Covered calls are an options strategy where you sell someone else the right (but not the obligation) to buy your stock from you at a set price (called the strike price) before a certain date (expiration), in exchange for cash today (called a premium).
You keep the premium no matter what happens.
1. What You Need:
- Own 100 shares of a stock.
- Be willing to sell those shares if the stock price rises above a set price (your strike).
This is why it’s called “covered” — you already own the shares, so if the buyer exercises, you can just hand them over.

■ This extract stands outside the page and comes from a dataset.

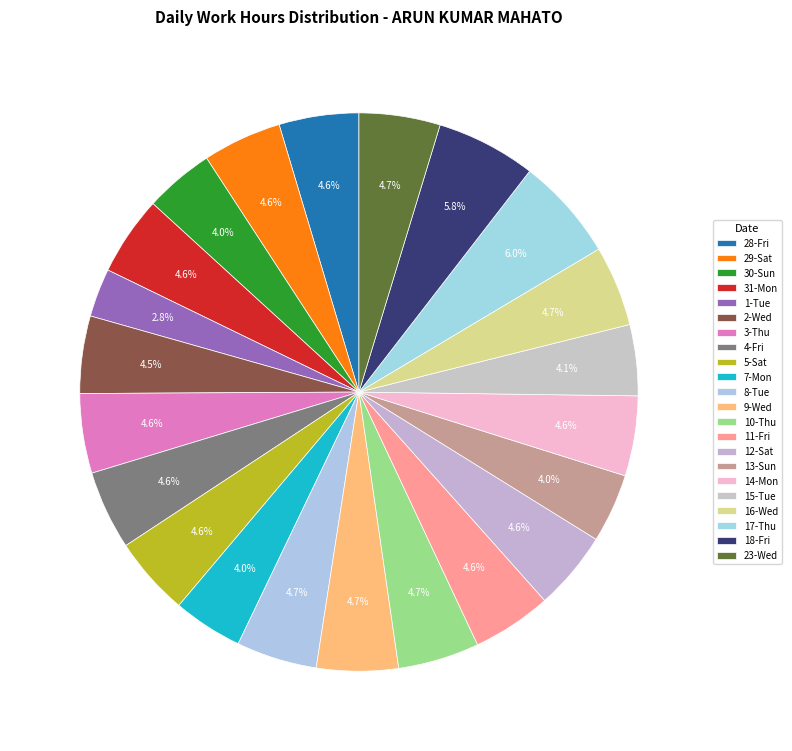

How many segments does this pie chart have?

22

2. A Real Example: Selling a Covered Call on Apple (AAPL)
You own 100 shares of Apple at $170 per share.
You sell 1 Call Option:
- Strike price: $180
- Expiration: 1 month from now
- Premium collected: $2.50 per share = $250 total (because options cover 100 shares)
Two Outcomes:
Scenario | What Happens |
---|---|
AAPL stays below $180 by expiration | You keep the $250. Your stock remains yours. |
AAPL goes above $180 | You must sell at $180, even if AAPL hits $190. You still keep the $250 premium. |
3. Profit Math
If Apple stays below $180:
- Gain = $250 (premium) + any appreciation below $180.

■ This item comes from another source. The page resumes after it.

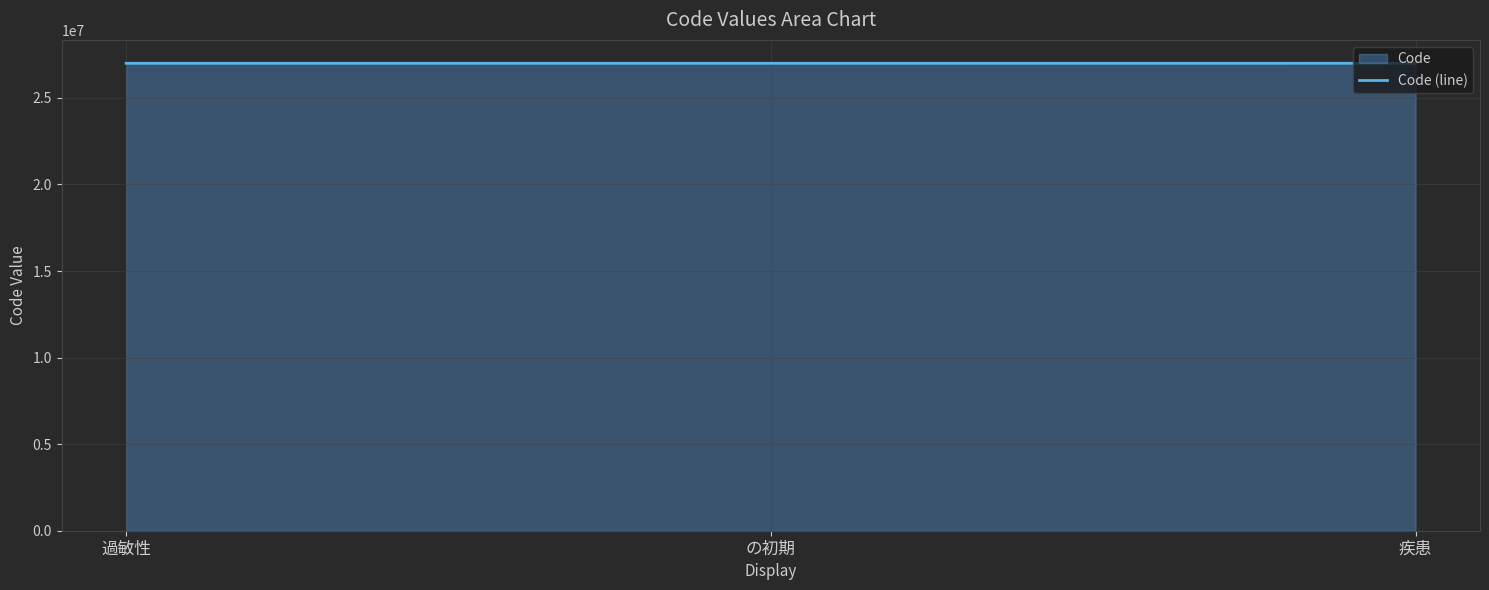

What is the sum of the values at 過敏性 and の初期?

54000294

If Apple rises above $180:
- Your profit is capped:
- ($180 – $170) × 100 shares = $1,000 (capital gain)
- + $250 (premium) = $1,250 total
Even if Apple rockets to $200 — you still only get $1,250.
4. Why Do This?
- Generate extra income on stocks you already own.
- Boost returns if you think a stock will go sideways or slightly up.

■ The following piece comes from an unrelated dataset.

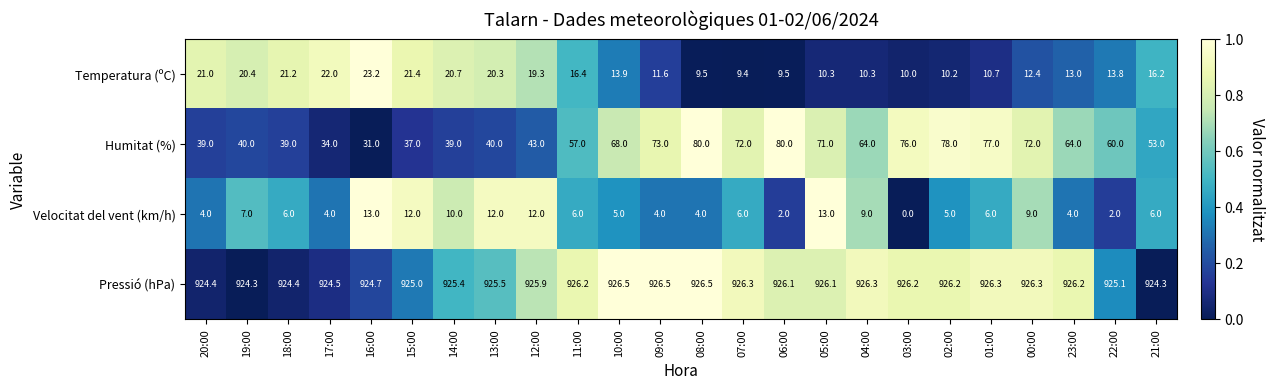

Which category has the lowest value across all series?

03:00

- Lower breakeven point: your effective cost basis drops (e.g., $170 – $2.50 = $167.50).
5. The Risks
- Opportunity Cost: If the stock skyrockets, you’re forced to sell at the lower strike price and miss out on bigger gains.
- Still exposed to downside: If Apple drops to $160, you still lose money on your shares (but the $250 premium cushions it a bit).
6. How to Find Good Covered Call Setups
Look for:
- Stocks you already own or wouldn’t mind selling.
- Strike prices about 5–10% above the current price.
- Expiration dates about 2–6 weeks away (good time decay).
7. Real Numbers — Covered Call Calculator Snapshot
Metric | Value |
---|---|
Stock price (current) | $170 |
Strike price | $180 |
Premium received | $2.50 per share |
Potential max gain | $12.50 per share ($1,250) |
Max gain % (on cost basis) | ~7.35% in 1 month |
Not bad for a 1-month strategy!
Bonus Tip:
You can repeat covered calls monthly — “renting out” your stock for consistent income.
If you own boring stocks (like Coca-Cola, Verizon, AT&T), covered calls can turn them into cash machines.
Final Word:
Covered calls are like getting paid rent for stocks you own — but you might have to sell if someone “buys the house” at a pre-agreed price.